- PAGE EXTRACT:
####

HoloScope is developped for fraud detection based on graphs, which makes holistic use of several signals, namely connectivity (i.e., topology), temporal bursts and drops, and rating deviation in a systematic way.

Support python 2.7, for python 3.6 please refer to spartan2

Abstract:

As online fraudsters invest more resources, including purchasing large pools of fake user accounts and dedicated IPs, fraudulent attacks become less obvious and their detection becomes increasingly challenging. Existing approaches such as average degree maximization suffer from the bias of including more nodes than necessary, resulting in lower accuracy and increased need for manual verification. Hence, we propose HoloScope, which uses information from graph topology and temporal spikes to more accurately detect groups of fraudulent users. In terms of graph topology, we introduce contrast suspiciousness, a dynamic weighting approach, which allows us to more accurately detect fraudulent blocks, particularly low-density blocks. In terms of temporal spikes, HoloScope takes into account the sudden bursts and drops of fraudsters' attacking patterns. In addition, we provide theoretical bounds for how much this increases the time cost needed for fraudsters to conduct adversarial attacks. Additionally, from the perspective of ratings, HoloScope incorporates the deviation of rating scores in order to catch fraudsters more accurately. Moreover, HoloScope has a concise framework and sub-quadratic time complexity, making the algorithm reproducible and scalable. Extensive experiments showed that HoloScope achieved significant accuracy improvements on synthetic and real data, compared with state-of-the-art fraud detection methods.

####

Dataset entries:
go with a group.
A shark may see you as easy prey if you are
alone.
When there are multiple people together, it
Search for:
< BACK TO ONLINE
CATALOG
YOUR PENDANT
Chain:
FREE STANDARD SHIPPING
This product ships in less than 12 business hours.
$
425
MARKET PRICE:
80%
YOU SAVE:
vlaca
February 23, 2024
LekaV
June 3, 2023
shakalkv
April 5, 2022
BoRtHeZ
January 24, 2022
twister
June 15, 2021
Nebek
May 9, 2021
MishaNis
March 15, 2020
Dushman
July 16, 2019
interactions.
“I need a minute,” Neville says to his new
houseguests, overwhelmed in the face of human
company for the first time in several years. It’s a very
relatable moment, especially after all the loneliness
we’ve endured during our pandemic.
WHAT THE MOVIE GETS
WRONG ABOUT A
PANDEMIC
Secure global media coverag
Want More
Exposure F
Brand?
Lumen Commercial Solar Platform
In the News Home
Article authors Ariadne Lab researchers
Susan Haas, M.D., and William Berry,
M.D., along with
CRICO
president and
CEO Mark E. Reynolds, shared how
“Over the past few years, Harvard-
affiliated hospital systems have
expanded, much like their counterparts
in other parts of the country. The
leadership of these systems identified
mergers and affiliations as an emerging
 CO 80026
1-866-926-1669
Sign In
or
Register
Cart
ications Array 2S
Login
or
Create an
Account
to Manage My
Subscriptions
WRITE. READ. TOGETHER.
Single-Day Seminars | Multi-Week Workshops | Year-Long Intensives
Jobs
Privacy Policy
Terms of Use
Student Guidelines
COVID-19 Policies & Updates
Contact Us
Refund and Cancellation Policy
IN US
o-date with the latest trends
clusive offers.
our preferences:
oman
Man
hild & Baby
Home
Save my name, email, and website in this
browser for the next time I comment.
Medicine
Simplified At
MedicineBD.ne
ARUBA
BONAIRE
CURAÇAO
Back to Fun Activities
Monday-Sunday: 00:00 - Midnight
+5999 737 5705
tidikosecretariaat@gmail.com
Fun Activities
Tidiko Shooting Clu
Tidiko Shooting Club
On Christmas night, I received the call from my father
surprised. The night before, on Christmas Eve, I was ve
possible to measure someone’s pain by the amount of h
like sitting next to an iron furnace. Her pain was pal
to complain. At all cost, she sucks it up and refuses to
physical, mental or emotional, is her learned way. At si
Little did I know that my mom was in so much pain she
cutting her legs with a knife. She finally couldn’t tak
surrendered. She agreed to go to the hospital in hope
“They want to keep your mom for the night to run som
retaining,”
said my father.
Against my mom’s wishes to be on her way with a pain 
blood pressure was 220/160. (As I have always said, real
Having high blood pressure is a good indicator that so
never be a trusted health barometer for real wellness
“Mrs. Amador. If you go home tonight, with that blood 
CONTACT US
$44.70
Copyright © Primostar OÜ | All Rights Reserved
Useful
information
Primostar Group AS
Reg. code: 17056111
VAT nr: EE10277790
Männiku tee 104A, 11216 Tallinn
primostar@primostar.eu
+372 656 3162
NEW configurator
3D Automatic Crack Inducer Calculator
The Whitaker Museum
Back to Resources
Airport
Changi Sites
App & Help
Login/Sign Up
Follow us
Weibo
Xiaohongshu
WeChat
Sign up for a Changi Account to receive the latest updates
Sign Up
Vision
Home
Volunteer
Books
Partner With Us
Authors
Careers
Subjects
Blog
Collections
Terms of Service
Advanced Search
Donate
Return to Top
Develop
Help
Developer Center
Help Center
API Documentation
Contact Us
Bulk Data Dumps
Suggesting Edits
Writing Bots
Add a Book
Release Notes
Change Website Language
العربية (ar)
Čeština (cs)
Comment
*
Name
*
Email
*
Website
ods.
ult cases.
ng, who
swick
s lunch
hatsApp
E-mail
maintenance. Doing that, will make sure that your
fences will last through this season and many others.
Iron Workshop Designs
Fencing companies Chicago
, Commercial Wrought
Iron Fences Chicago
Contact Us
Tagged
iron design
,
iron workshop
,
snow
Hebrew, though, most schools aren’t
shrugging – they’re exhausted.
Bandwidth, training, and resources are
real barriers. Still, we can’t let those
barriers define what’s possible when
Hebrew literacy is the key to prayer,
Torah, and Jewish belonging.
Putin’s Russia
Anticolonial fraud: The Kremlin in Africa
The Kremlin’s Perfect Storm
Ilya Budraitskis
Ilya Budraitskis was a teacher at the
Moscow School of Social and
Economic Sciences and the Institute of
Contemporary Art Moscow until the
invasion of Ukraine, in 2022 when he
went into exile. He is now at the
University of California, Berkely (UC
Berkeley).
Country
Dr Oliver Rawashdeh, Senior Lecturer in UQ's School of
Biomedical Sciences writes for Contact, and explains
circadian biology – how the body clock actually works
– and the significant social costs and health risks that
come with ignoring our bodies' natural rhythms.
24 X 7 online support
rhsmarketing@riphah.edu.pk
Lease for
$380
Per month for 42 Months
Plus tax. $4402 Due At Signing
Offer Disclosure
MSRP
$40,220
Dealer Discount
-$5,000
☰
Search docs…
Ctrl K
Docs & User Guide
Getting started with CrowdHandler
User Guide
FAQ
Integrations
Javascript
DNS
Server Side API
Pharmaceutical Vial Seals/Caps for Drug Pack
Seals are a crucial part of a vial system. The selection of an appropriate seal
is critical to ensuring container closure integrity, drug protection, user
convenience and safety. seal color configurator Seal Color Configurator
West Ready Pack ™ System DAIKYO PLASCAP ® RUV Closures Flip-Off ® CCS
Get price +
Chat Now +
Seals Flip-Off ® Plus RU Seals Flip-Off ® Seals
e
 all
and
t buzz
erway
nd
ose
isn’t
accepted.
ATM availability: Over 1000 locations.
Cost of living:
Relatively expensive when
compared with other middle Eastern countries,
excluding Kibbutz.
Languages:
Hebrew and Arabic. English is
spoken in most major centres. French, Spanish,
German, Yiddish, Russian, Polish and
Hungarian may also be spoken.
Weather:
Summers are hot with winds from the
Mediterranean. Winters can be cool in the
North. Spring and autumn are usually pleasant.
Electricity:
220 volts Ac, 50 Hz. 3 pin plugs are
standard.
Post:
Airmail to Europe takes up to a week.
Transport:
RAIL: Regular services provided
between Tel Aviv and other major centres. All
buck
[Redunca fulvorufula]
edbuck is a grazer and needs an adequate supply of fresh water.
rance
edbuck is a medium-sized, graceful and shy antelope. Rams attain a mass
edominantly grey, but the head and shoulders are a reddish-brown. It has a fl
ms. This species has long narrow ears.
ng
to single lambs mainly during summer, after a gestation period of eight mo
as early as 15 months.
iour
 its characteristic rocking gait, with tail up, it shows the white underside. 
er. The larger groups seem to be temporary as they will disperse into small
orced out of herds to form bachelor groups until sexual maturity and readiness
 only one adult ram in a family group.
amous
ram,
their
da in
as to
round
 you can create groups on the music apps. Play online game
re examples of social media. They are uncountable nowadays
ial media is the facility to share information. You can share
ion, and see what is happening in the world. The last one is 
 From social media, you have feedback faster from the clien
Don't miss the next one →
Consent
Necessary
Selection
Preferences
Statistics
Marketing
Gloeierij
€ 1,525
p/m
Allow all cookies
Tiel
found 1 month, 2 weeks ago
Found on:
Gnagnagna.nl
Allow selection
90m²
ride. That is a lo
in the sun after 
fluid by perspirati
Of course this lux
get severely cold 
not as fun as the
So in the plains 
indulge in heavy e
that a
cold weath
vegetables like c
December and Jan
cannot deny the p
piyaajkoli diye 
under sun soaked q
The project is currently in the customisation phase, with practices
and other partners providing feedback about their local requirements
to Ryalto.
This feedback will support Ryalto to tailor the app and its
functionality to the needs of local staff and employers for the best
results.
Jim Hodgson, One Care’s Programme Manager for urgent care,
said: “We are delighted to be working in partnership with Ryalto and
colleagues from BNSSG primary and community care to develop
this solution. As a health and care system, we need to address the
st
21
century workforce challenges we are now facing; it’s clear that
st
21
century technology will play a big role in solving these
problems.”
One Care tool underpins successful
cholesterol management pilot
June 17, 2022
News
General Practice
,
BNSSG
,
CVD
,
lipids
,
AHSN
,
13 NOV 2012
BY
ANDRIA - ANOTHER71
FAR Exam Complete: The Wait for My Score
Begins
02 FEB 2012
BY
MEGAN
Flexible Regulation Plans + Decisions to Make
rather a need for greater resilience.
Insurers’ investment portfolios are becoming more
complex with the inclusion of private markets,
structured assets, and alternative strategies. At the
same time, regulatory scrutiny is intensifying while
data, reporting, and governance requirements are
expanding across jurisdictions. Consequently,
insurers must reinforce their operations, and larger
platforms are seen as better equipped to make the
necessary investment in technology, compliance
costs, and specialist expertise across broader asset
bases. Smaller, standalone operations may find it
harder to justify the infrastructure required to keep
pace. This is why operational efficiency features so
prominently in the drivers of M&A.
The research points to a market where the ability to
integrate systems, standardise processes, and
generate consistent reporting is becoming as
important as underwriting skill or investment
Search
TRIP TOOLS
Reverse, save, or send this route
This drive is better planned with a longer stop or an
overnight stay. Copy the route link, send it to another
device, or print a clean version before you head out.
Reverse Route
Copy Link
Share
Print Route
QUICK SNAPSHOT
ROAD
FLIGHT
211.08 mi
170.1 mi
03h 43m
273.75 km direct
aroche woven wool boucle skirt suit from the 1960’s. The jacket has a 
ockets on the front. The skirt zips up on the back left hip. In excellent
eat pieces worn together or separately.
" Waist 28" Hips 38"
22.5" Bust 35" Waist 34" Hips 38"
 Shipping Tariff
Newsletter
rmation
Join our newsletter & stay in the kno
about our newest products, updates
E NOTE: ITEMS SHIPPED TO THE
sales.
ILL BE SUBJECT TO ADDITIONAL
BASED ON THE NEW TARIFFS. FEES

####

- REQUIRED ACTIONS:
A) Answer these questions from the HoloScope description:
(i) Which Python version does HoloScope support, and where should Python 3.6 users look instead?
(ii) What bias does the description say existing approaches such as average degree maximization suffer from?
(iii) What time complexity does HoloScope have?
B) In the HoloScope description, turn the paragraph beginning "As online fraudsters invest more resources" into a short bulleted list that keeps its main facts.

- ANSWERS IN ORDER:
A)
(i) Python 2.7; for Python 3.6, spartan2.
(ii) They include more nodes than necessary, which lowers accuracy and increases the need for manual verification.
(iii) Sub-quadratic time complexity.

B)
- Fraudsters now buy large pools of fake accounts and dedicated IPs, so their attacks are less obvious and harder to detect.
- Existing approaches such as average degree maximization include more nodes than necessary, which lowers accuracy and increases manual verification.
- HoloScope uses graph topology and temporal spikes to detect groups of fraudulent users more accurately.
- Topology: contrast suspiciousness, a dynamic weighting approach, detects fraudulent blocks more accurately, especially low-density ones.
- Temporal spikes: it accounts for sudden bursts and drops in attack patterns, with theoretical bounds on how much this raises fraudsters' time cost for adversarial attacks.
- Ratings: it uses the deviation of rating scores to catch fraudsters more accurately.
- Its concise framework and sub-quadratic time complexity make it reproducible and scalable.
- In experiments on synthetic and real data, it was significantly more accurate than state-of-the-art fraud detection methods.